WHAT IS EXPECTED:
Among the following entries, say how many lines contain the word "format"; the answer is a number and nothing else.

DATA SUPPLIED:
★ ★ ★
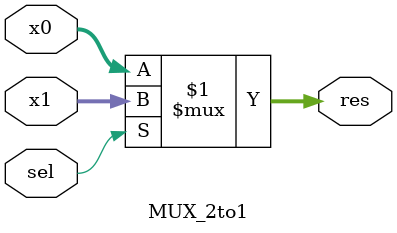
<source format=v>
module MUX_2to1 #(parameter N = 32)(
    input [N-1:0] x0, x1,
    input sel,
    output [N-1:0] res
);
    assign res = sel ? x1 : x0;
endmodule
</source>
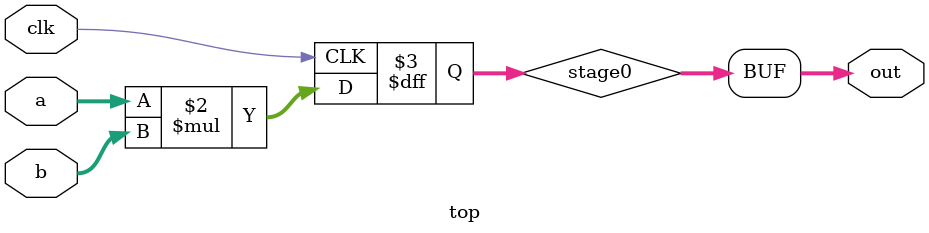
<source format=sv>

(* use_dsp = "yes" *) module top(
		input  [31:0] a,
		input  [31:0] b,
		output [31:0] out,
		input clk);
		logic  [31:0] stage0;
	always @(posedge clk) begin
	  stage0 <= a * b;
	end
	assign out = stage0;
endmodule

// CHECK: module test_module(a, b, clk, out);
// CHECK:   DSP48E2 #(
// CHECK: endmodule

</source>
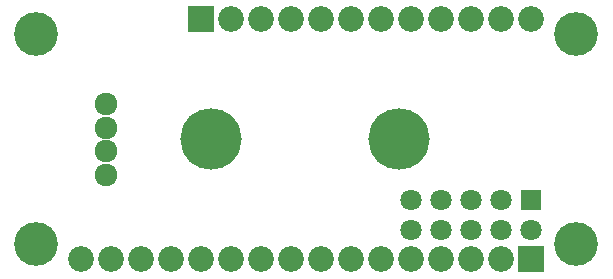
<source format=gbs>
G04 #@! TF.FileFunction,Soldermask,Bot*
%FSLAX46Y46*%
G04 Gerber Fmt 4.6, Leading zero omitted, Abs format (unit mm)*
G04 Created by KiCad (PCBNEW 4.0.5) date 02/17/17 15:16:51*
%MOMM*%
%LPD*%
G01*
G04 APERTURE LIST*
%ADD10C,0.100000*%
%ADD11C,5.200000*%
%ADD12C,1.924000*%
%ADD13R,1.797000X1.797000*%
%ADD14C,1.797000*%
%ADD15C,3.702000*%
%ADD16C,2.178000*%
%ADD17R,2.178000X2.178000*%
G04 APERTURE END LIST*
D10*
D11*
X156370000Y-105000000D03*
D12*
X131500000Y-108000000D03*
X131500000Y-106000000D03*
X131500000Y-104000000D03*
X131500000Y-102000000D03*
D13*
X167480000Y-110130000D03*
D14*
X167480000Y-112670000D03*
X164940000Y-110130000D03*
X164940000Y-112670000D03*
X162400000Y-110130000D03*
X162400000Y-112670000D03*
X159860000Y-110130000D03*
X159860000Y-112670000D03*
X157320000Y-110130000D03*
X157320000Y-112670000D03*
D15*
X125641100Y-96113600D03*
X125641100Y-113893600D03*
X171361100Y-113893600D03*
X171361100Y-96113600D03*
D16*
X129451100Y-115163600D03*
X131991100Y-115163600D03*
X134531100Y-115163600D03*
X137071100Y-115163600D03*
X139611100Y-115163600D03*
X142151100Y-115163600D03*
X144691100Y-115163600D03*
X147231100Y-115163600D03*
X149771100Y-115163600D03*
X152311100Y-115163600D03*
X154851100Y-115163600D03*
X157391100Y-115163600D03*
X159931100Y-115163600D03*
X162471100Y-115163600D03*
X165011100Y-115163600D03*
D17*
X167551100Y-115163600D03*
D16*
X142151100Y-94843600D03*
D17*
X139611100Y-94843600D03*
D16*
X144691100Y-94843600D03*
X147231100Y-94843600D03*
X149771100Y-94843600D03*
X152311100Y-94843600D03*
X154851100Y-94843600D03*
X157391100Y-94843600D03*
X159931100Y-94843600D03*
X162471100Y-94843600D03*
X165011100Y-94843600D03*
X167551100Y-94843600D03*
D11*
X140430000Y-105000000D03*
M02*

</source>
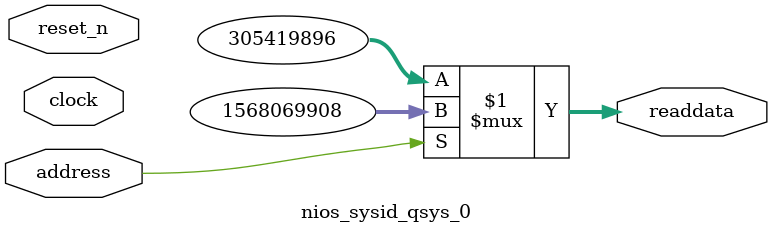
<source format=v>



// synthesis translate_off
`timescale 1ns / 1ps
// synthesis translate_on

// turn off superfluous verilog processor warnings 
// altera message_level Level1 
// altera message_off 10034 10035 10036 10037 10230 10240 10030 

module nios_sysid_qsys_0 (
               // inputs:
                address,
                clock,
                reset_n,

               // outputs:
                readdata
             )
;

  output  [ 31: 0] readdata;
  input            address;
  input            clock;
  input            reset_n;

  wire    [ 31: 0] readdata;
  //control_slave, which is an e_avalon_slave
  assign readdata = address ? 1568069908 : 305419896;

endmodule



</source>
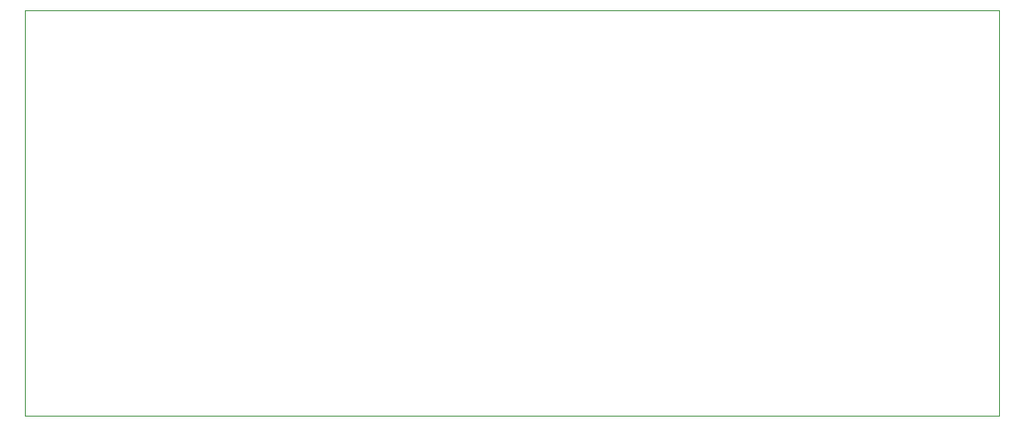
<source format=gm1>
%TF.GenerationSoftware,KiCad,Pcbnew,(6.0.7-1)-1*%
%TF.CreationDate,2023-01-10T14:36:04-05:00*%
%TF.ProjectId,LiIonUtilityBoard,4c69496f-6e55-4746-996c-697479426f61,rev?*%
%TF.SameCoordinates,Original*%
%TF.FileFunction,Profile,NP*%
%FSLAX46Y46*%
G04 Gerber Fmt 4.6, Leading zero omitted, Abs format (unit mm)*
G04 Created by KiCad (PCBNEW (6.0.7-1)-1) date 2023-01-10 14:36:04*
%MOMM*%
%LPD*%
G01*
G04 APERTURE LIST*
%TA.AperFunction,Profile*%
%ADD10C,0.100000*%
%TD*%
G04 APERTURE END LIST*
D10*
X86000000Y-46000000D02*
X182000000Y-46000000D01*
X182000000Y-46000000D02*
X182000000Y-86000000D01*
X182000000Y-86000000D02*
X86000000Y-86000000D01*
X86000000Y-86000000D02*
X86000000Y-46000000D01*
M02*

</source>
★ ★ ★
REPLY TO THE EXERCISE:
7